## SHORT TASK
Please format the rows from the very first line through the line holding "Melbourne | Olympic Park", inclusive, as a JSON list of strings, one string per line, leaving out blank lines.

### DATA SUPPLIED

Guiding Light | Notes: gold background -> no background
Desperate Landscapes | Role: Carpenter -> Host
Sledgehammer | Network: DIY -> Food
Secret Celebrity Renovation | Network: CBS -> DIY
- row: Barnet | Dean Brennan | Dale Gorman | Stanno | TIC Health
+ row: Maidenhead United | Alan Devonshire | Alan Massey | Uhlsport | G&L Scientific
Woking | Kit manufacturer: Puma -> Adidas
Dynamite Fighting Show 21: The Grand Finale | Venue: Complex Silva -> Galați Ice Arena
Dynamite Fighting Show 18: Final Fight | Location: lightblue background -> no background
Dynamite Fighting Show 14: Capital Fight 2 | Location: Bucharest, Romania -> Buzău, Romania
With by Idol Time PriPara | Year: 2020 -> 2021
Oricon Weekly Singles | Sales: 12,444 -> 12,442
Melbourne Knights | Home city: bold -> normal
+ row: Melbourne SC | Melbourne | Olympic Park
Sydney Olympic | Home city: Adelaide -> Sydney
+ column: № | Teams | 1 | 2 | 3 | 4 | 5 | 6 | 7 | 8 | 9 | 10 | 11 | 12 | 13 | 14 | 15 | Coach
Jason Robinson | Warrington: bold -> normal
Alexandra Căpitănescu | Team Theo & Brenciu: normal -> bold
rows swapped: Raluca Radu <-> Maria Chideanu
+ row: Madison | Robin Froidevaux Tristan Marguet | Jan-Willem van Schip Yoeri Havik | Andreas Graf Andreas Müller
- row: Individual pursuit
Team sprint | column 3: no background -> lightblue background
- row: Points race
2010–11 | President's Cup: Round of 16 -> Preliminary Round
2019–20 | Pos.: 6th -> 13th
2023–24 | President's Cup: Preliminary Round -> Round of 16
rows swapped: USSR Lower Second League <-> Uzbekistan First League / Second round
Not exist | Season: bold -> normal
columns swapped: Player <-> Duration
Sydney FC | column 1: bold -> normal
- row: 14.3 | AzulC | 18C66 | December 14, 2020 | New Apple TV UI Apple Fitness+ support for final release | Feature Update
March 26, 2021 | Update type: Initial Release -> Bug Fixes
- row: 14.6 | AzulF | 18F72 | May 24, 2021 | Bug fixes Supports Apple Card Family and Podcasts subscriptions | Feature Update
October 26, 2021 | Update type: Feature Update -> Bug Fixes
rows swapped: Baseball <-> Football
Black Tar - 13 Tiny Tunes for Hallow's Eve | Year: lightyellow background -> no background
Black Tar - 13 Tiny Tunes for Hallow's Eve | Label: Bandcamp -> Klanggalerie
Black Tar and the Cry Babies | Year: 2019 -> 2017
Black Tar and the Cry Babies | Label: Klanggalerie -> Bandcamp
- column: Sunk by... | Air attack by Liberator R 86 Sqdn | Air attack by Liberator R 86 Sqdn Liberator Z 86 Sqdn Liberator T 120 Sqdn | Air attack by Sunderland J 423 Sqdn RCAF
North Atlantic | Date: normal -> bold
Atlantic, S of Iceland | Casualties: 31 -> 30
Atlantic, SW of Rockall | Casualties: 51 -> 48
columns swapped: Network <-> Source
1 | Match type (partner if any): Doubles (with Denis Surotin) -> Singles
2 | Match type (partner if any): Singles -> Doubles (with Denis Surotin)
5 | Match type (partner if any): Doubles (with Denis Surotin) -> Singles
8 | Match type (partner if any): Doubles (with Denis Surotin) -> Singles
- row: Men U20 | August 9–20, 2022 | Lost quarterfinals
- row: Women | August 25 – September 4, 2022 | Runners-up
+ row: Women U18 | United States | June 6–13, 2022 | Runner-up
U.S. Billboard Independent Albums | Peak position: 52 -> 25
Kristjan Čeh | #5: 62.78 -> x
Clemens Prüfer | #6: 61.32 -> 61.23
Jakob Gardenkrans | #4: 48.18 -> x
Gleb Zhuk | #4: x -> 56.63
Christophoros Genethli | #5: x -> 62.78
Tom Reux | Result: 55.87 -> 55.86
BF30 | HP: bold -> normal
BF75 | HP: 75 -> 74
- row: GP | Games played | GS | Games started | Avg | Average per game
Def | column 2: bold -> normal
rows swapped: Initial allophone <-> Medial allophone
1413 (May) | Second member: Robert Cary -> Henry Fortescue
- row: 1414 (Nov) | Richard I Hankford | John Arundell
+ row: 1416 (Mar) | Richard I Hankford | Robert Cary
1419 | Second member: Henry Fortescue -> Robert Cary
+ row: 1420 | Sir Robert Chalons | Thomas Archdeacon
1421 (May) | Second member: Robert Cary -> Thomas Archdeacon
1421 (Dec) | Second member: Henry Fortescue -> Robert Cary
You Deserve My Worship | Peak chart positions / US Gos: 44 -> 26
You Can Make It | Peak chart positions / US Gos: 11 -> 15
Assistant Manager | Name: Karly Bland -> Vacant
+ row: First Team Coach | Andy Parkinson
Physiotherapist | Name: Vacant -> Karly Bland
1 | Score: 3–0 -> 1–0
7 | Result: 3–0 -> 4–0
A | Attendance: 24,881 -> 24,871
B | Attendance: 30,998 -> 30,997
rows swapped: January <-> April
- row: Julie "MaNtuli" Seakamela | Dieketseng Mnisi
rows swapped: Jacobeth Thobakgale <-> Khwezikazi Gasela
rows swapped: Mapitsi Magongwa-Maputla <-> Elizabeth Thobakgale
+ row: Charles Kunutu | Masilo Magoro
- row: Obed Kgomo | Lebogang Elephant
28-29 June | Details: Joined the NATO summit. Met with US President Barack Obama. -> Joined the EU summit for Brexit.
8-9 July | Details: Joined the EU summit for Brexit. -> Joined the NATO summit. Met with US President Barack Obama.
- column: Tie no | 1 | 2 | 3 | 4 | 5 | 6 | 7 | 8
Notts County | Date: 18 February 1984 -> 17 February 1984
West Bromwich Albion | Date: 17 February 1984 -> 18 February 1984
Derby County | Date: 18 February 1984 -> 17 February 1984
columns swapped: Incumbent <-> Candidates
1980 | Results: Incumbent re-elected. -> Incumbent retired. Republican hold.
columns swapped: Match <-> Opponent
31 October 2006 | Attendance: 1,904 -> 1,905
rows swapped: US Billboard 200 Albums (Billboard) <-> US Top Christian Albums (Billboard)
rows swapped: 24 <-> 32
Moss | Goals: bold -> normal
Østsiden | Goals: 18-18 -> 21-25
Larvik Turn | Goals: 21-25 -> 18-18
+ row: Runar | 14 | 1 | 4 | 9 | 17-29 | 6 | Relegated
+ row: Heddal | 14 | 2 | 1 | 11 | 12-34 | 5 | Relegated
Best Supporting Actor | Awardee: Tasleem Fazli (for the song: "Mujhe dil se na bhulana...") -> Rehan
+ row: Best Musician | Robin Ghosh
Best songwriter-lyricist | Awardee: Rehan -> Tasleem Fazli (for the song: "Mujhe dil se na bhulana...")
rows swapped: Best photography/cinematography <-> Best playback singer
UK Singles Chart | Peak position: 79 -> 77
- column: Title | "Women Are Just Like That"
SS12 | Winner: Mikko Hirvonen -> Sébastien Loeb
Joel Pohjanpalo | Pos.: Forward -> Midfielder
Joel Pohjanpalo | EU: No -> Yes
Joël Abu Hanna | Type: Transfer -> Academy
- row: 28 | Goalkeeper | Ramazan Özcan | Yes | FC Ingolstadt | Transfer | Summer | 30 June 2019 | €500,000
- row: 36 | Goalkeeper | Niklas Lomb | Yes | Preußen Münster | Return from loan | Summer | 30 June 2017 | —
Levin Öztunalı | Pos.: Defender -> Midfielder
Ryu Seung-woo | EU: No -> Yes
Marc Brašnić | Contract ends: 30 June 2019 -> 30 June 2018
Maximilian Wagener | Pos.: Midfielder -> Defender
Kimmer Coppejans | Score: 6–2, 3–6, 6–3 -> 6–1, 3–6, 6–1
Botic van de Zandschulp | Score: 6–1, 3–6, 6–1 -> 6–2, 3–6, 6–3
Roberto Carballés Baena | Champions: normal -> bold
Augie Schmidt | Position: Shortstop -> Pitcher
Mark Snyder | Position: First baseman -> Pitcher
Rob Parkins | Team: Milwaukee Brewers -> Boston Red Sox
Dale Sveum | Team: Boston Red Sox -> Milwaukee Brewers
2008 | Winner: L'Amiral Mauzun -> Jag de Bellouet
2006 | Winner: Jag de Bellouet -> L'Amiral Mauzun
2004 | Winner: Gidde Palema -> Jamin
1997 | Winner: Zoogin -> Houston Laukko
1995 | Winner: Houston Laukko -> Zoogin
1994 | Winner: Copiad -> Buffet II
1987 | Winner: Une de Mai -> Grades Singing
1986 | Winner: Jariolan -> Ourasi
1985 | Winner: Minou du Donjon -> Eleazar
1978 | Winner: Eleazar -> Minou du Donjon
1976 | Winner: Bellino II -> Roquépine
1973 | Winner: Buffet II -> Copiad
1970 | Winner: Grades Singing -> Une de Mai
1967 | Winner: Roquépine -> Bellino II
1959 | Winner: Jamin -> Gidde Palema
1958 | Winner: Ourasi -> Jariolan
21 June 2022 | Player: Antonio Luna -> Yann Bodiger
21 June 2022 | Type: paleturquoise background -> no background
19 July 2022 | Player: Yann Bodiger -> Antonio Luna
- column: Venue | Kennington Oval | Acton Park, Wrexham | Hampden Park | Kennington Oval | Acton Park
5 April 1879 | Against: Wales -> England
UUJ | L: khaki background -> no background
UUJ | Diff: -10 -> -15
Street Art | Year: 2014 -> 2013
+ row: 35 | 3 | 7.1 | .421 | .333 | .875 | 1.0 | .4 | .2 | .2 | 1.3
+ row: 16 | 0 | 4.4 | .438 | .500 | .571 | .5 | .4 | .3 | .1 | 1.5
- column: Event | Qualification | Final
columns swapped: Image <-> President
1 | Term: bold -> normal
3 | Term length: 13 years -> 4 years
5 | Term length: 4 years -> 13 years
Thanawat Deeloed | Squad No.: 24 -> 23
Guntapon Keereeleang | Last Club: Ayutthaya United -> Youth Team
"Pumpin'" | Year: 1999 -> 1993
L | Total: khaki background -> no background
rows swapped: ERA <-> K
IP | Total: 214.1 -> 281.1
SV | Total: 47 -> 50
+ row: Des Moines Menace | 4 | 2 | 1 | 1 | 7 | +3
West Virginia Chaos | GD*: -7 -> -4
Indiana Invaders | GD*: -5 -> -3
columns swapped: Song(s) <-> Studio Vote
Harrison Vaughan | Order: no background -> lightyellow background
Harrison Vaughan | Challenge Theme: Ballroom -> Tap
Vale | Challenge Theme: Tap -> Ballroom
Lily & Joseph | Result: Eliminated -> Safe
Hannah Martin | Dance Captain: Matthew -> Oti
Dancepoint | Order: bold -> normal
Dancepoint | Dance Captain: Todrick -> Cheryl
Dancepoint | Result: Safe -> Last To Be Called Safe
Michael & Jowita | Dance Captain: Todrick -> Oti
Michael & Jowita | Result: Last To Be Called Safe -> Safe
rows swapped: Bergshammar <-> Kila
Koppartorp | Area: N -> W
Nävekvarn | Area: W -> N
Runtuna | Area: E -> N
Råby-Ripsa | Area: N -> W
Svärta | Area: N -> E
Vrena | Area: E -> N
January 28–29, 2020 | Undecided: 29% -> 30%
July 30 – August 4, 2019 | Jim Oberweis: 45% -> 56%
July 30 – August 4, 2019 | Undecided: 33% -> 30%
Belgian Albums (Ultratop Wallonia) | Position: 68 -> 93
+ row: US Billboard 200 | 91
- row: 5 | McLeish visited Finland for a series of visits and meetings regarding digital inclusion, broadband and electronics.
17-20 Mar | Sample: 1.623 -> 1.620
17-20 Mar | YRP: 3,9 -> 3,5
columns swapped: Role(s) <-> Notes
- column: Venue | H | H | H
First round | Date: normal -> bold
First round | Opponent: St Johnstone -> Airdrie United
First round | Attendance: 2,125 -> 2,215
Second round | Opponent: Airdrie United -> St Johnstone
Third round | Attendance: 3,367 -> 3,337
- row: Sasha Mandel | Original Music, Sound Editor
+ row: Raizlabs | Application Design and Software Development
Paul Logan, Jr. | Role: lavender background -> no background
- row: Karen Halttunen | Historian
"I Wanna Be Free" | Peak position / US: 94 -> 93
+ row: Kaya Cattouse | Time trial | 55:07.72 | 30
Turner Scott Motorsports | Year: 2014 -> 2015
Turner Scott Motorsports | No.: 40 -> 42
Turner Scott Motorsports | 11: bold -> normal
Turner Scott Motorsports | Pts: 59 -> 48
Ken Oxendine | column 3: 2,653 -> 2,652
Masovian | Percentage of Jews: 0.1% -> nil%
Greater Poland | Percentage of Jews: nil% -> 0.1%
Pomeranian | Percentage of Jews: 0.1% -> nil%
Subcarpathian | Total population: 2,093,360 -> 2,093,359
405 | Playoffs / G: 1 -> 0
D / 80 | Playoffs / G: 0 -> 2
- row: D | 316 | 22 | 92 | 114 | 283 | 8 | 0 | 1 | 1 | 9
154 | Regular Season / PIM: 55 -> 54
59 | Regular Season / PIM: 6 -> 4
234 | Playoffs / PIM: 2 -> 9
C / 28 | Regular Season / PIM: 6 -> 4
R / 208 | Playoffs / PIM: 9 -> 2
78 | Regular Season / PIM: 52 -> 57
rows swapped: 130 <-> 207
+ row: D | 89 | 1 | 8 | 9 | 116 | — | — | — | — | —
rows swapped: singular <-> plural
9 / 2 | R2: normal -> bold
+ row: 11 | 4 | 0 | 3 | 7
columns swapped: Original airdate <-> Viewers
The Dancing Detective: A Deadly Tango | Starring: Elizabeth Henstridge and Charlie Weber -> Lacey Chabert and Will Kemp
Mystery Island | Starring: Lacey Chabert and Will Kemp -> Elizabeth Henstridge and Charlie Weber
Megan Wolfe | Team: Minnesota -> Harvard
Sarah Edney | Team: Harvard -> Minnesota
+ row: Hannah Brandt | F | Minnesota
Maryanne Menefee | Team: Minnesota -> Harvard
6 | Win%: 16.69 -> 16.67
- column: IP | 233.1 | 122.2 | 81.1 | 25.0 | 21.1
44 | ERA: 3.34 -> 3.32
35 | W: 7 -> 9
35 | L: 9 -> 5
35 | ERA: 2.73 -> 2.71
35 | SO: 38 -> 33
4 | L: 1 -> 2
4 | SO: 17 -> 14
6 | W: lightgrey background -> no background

######

## REPLY
[
  "Guiding Light | Notes: gold background -> no background",
  "Desperate Landscapes | Role: Carpenter -> Host",
  "Sledgehammer | Network: DIY -> Food",
  "Secret Celebrity Renovation | Network: CBS -> DIY",
  "- row: Barnet | Dean Brennan | Dale Gorman | Stanno | TIC Health",
  "+ row: Maidenhead United | Alan Devonshire | Alan Massey | Uhlsport | G&L Scientific",
  "Woking | Kit manufacturer: Puma -> Adidas",
  "Dynamite Fighting Show 21: The Grand Finale | Venue: Complex Silva -> Galați Ice Arena",
  "Dynamite Fighting Show 18: Final Fight | Location: lightblue background -> no background",
  "Dynamite Fighting Show 14: Capital Fight 2 | Location: Bucharest, Romania -> Buzău, Romania",
  "With by Idol Time PriPara | Year: 2020 -> 2021",
  "Oricon Weekly Singles | Sales: 12,444 -> 12,442",
  "Melbourne Knights | Home city: bold -> normal",
  "+ row: Melbourne SC | Melbourne | Olympic Park"
]